- Your goal -
Echo the lines running from the line with "ΗΛΕΚΤΡΙΚΕΣ ΚΟΥΒΕΡΤΕΣ" up to and including the line with "Οργάνωση Κουζίνας & Είδη Σερβιρίσματος", with each line reproduced precisely.

- Data section -
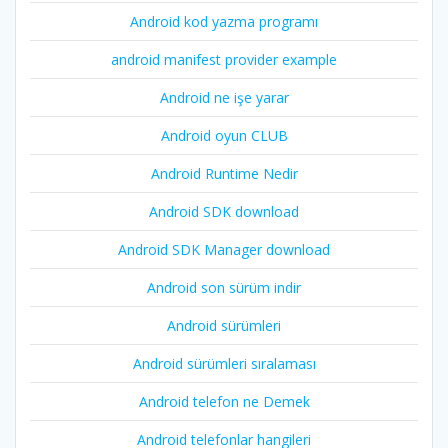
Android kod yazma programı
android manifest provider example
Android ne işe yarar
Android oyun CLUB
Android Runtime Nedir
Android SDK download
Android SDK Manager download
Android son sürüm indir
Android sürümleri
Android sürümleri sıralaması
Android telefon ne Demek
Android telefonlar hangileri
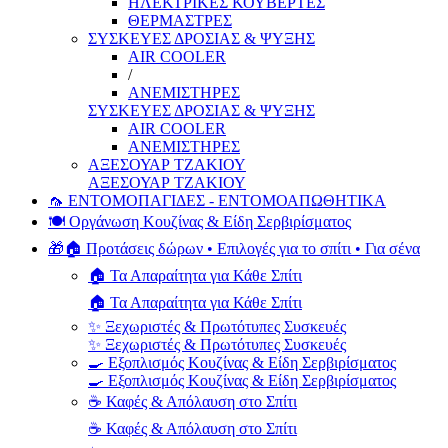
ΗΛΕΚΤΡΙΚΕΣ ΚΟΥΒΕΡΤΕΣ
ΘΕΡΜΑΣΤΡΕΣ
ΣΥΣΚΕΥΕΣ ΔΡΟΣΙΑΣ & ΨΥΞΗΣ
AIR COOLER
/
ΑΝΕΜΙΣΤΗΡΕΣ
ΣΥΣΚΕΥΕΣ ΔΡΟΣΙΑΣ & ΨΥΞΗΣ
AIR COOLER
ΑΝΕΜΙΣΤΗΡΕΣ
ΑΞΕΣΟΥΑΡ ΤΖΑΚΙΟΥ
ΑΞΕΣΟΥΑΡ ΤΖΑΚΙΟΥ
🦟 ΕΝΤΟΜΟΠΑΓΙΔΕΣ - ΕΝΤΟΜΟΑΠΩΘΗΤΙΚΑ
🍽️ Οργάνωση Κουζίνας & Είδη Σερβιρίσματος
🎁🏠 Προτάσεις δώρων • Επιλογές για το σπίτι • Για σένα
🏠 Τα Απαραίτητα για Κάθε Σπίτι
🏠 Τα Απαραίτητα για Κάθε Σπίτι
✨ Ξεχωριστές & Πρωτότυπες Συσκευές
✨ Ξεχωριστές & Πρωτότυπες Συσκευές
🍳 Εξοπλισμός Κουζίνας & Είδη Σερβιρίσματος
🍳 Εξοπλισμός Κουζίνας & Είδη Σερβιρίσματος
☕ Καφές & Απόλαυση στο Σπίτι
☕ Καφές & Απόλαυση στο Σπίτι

==

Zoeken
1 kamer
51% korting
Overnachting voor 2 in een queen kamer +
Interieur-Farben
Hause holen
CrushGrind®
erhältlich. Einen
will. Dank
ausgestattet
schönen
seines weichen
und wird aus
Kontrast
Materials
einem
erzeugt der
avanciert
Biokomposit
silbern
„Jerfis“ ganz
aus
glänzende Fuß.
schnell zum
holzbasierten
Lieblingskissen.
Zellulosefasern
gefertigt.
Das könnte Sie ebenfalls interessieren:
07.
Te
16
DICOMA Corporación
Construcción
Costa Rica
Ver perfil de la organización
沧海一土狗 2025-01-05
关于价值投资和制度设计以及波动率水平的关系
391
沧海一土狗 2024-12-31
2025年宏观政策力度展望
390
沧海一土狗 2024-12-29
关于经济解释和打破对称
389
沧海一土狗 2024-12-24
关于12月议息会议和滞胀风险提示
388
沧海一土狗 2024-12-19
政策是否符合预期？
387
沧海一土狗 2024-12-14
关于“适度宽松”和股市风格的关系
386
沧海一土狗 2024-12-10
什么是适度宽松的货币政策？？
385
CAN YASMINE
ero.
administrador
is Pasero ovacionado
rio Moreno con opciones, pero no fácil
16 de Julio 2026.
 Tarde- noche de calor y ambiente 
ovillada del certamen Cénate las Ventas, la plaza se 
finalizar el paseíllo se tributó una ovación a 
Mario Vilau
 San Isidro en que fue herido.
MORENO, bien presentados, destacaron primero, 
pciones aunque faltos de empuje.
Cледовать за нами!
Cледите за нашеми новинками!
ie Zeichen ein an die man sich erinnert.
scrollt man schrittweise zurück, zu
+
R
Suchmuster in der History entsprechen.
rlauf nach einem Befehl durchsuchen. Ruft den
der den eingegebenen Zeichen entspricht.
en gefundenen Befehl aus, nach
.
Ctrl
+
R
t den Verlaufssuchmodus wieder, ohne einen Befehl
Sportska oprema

- Answer space -
ΗΛΕΚΤΡΙΚΕΣ ΚΟΥΒΕΡΤΕΣ
ΘΕΡΜΑΣΤΡΕΣ
ΣΥΣΚΕΥΕΣ ΔΡΟΣΙΑΣ & ΨΥΞΗΣ
AIR COOLER
/
ΑΝΕΜΙΣΤΗΡΕΣ
ΣΥΣΚΕΥΕΣ ΔΡΟΣΙΑΣ & ΨΥΞΗΣ
AIR COOLER
ΑΝΕΜΙΣΤΗΡΕΣ
ΑΞΕΣΟΥΑΡ ΤΖΑΚΙΟΥ
ΑΞΕΣΟΥΑΡ ΤΖΑΚΙΟΥ
🦟 ΕΝΤΟΜΟΠΑΓΙΔΕΣ - ΕΝΤΟΜΟΑΠΩΘΗΤΙΚΑ
🍽️ Οργάνωση Κουζίνας & Είδη Σερβιρίσματος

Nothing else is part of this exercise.